Seven years into my medical career and many tears later, I found myself in my first role of attending-hood. Although I am slow to master resiliency, I am learning vulnerability. I had long grappled with finding my voice, but quickly discovered my meek words have surprisingly phenomenal power. I was sexually harassed by a patient during my very first shift as an attending. My badge even had the fancy words, “Attending Physician”! Nothing had changed, and nothing was ever going to change. In my frenzy, I vented to the residents and medical students. My sub-intern, a Latina medical student, later confided that my openness and willingness to discuss my struggles helped her immensely; she realized that her hurt was justified, that her experiences were not a reflection of her capabilities, and that she was not alone. Despite our shared adversity, my heart was further warmed when she revealed that my mentorship affirmed her desire to enter academic medicine—so that she could mentor others as I had mentored her. Heck, could my frazzled words truly carry so much weight?
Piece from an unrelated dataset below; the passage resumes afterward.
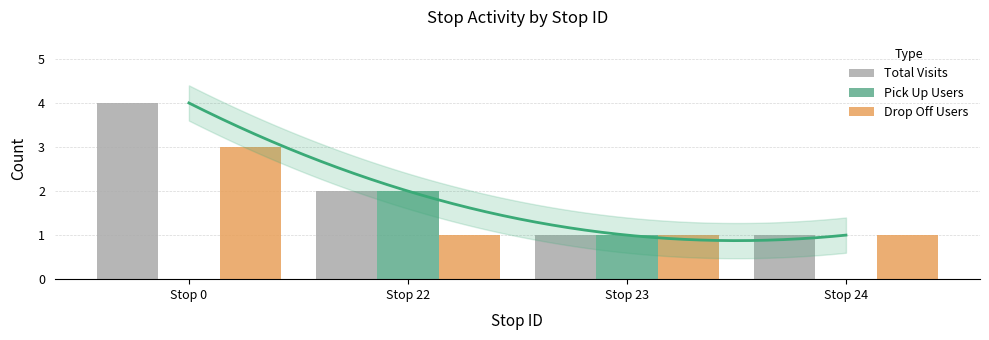

List the labels in order of Total Visits value, largest first.

Stop 0, Stop 22, Stop 23, Stop 24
Yet, others’ words carry weight to a burdensome degree. The medical student shared that her fellow Mexican-American student was told, “I can’t believe they allow illegals into medical school!” My Indian-American medical student classmate was called a “sandn*****.” My black male co-resident was instructed, “Son, doctors can’t wear their hair like that” when he kept his hair natural. They have all wondered, What should a doctor look like?
I have since moved cross-country and started fellowship. I still think of that Latina medical student often. She had never before seen a young woman physician of color speak openly about gender and race. But she also distinctly admired the rest of me—she awed at how I kept my long hair down and wore dresses in the hospital, how I didn’t stifle my expressions of femininity even when the world implored me to. Since then, more students and residents have expressed that they aspired to be like me, sharing handwritten cards of gratitude, perfectly crafted text messages with empowering emojis, and scrumptious baked goods. To them, I am strong. To them, I became one more normal—no, wonderful—variation of what a doctor looks like.